The servant Eleazar was concerned that the woman he chose for Abraham’s son would not want to come back with him and asked why he could not choose a local girl instead, but Abraham would have none of that idea and eased the mind of his servant:

“ … The servant said to him, ‘Perhaps the woman may not be willing to follow me to this land. Must I then take your son back to the land from which you came?’   Abraham said to him, ‘See to it that you do not take my son back there.  The Lord, the God of heaven, who took me from my father’s house and from the land of my kindred, and who spoke to me and swore to me, ‘To your offspring I will give this land,’ he will send his angel before you, and you shall take a wife for my son from there.  But if the woman is not willing to follow you, then you will be free from this oath of mine; only you must not take my son back there.”  So the servant put his hand under the thigh of Abraham his master and swore to him concerning this matter…”

And so Eleazar set off on his quest and he later relates the meeting with Rebekah:

“…Then the servant took ten of his master’s camels and departed, taking all sorts of choice gifts from his master; and he arose and went to Mesopotamia to the city of Nahor.  And he made the camels kneel down outside the city by the well of water at the time of evening, the time when women go out to draw water…”

So Eleazar had reached the well but was now concerned about how he would decide which woman he should choose for the wife-to-be of Isaac:   

 “…And he said, “O Lord, God of my master Abraham, please grant me success today and show steadfast love to my master Abraham.  Behold, I am standing by the spring of water, and the daughters of the men of the city are coming out to draw water. Let the young woman to whom I shall say, ‘Please let down your jar that I may drink,’ and who shall say, ‘Drink, and I will water your camels’—let her be the one whom you have appointed for your servant Isaac. By this I shall know that you have shown steadfast love to my master.”

 Before he had finished speaking, behold, Rebekah, who was born to Bethuel the son of Milcah, the wife of Nahor, Abraham’s brother, came out with her water jar on her shoulder.
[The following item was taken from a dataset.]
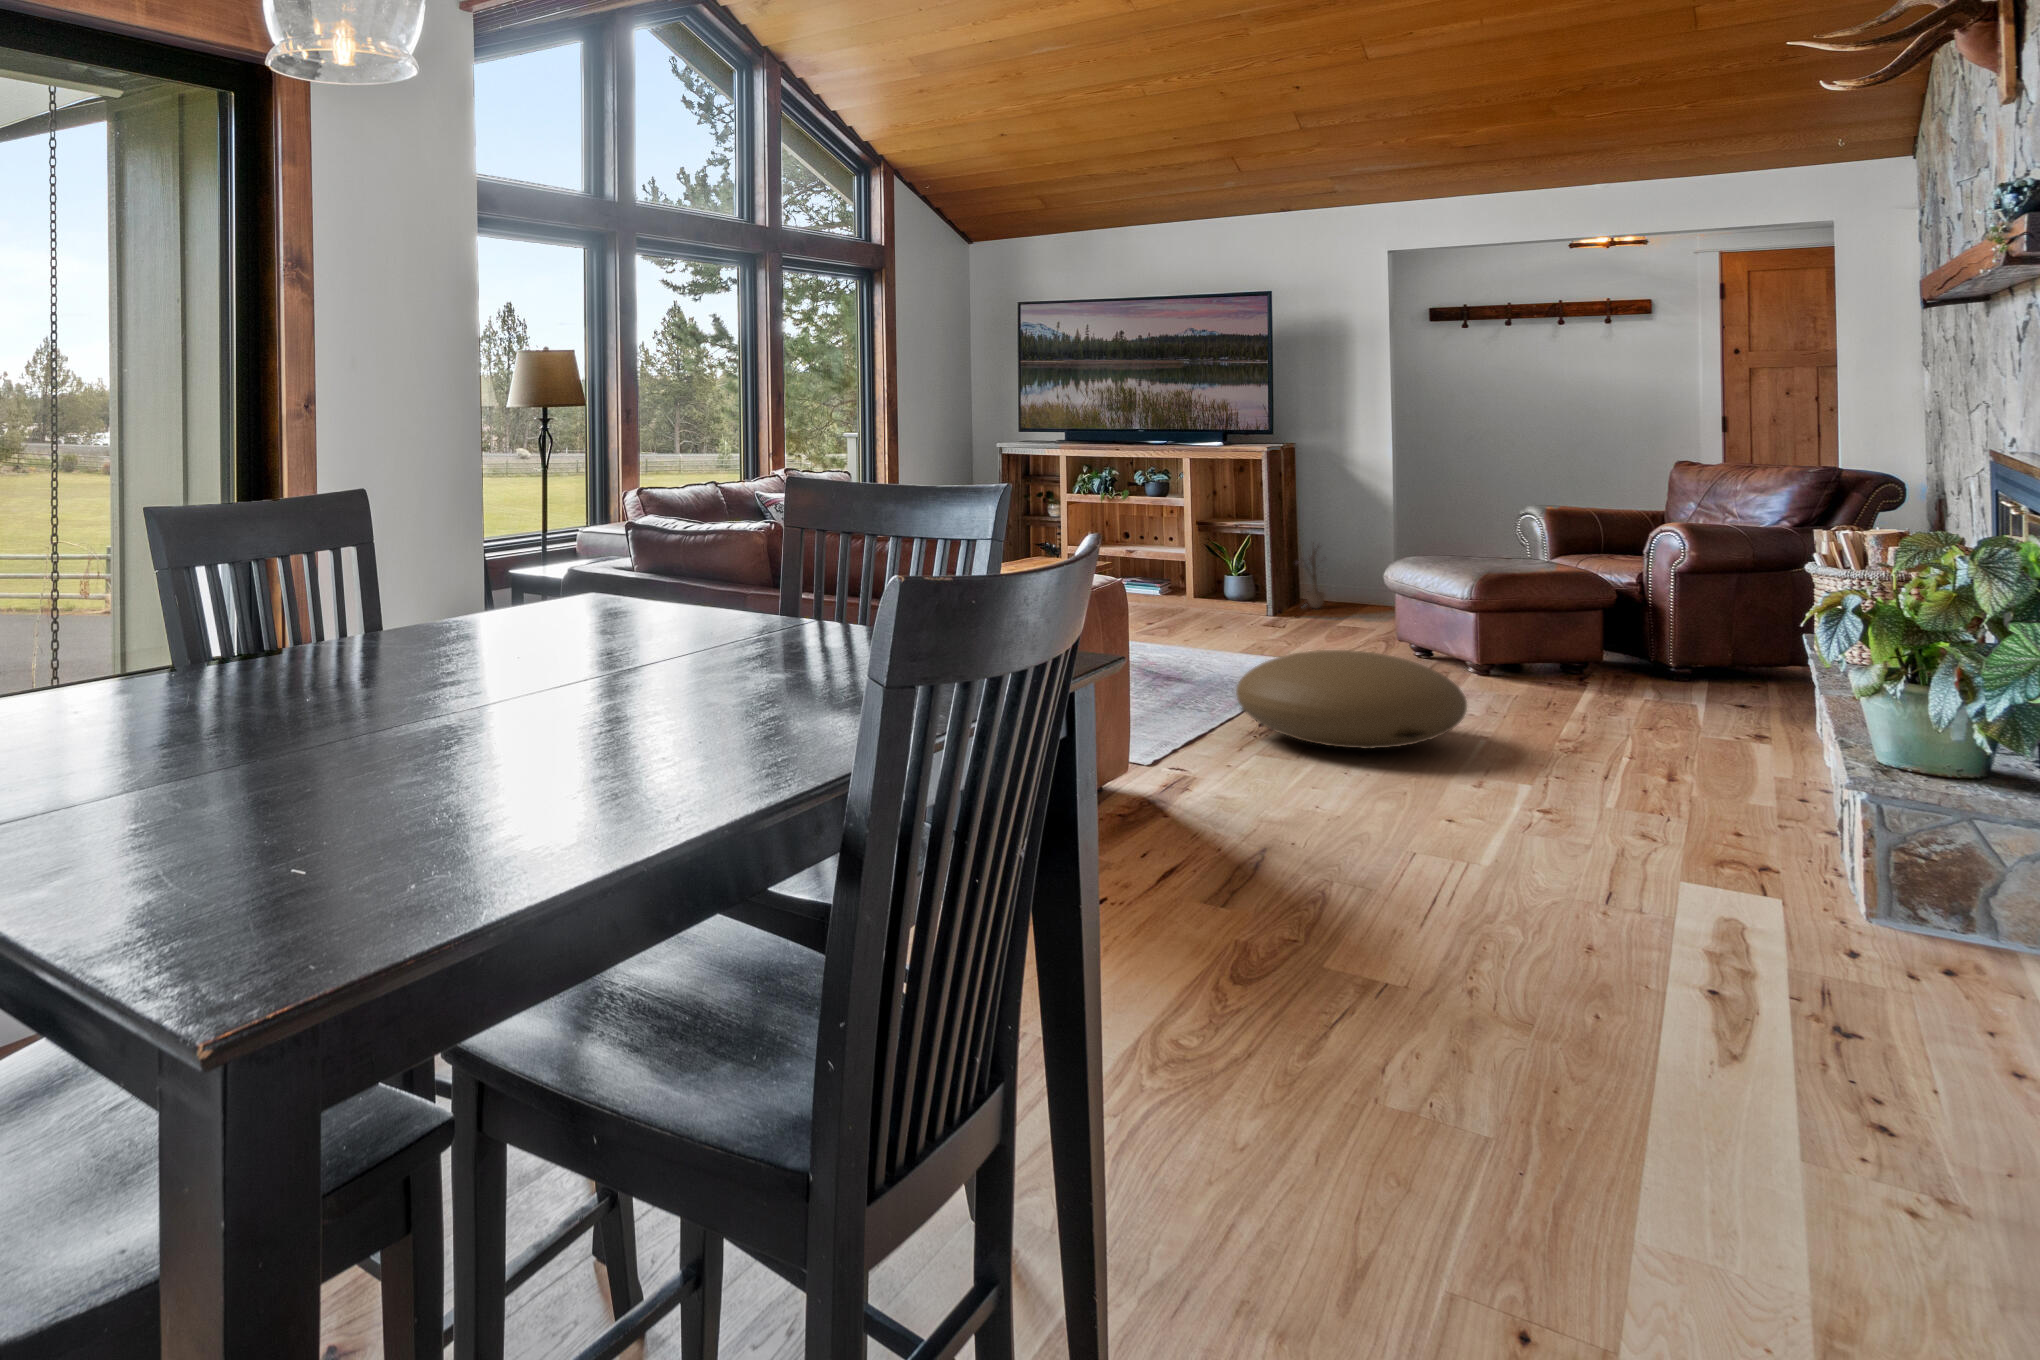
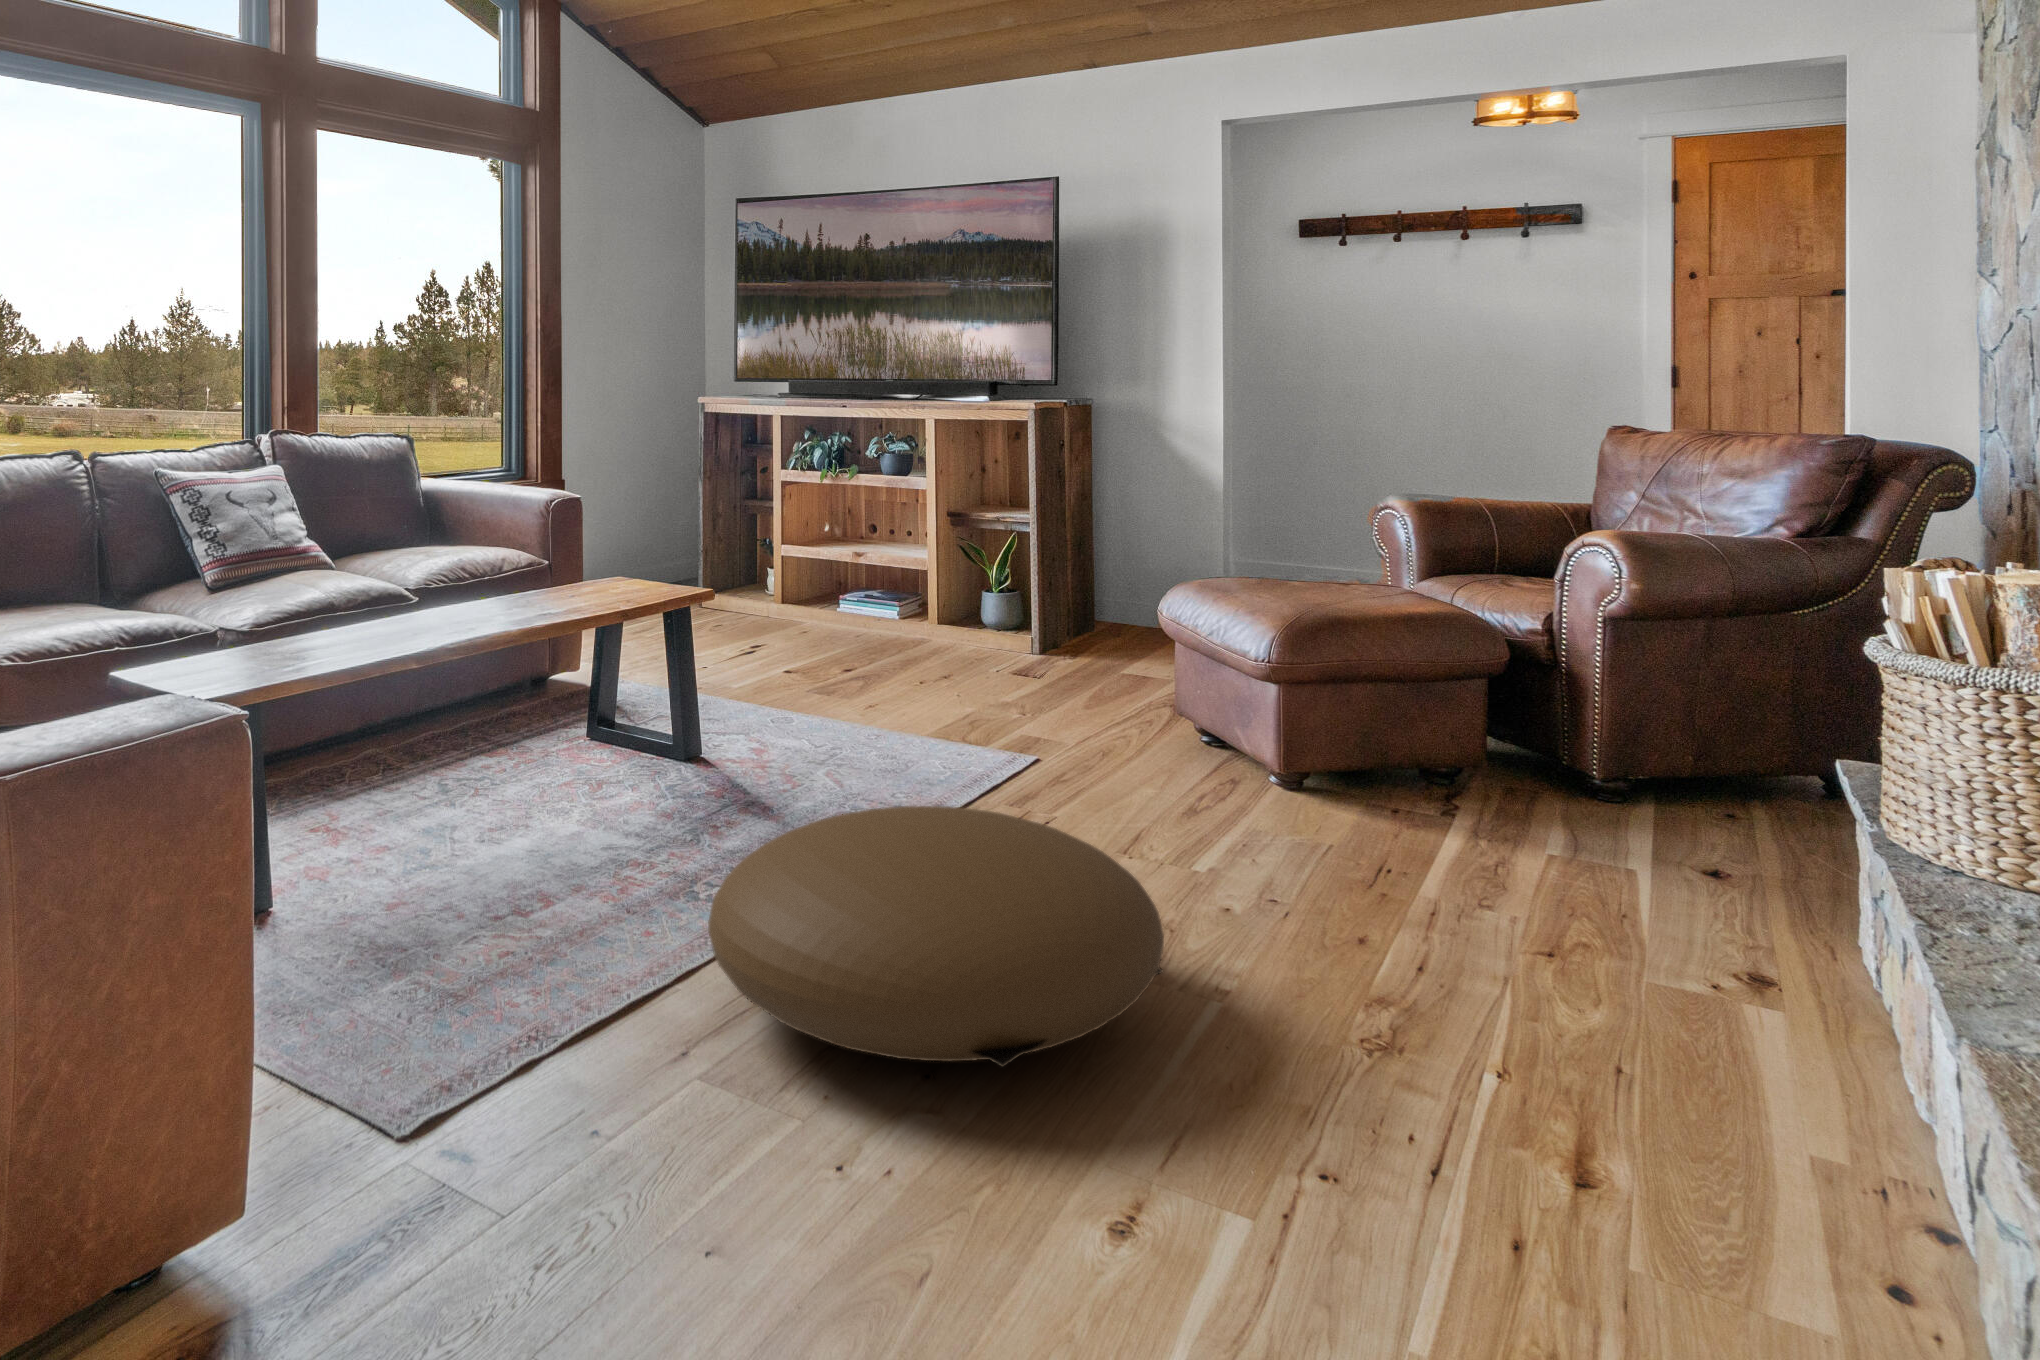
decorative plant: present [1304,543,1325,609] -> none [1072,542,1119,642]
The young woman was very attractive in appearance, a maiden whom no man had known…”

 Then Rebecca’s brother and mother came to Eleazar, who was standing at the well:

 “…Then Laban and Bethuel answered and said, “The thing has come from the Lord; we cannot speak to you bad or good.  Behold, Rebekah is before you; take her and go, and let her be the wife of your master’s son, as the Lord has spoken.”    When Abraham’s servant heard their words, he bowed himself to the earth before the Lord.  And the servant brought out jewelry of silver and of gold, and garments, and gave them to Rebekah. He also gave to her brother and to her mother costly ornaments…”

 So it is at this point of the story that we can now look at today’s painting in which Piazzetta pictorially displays the meeting at the well of Eleazar, Abraham’s servant and messenger and Rebekah (Rebecca), Isaac’s future wife.  The characters in the painting are dressed in fashionable eighteenth century clothes.  Eleazar, dressed in brown with a rose-coloured sash around his waist, holds the jewellery which he is offering to Rebecca who clutches to her side a pitcher of water.   She looks slightly taken aback at the offering.  The half-figure composition painted with a light and luminous palette could almost be a pastoral scene with the cattle, camel and a dog squeezed into the left of the painting.

This meeting between Eleazar and Rebecca was the subject of many paintings including ones by Tiepolo, Poussin and Murillo.  However of the ones I have looked at I believe the painting by Giovanni Battista Piazzetta is the best.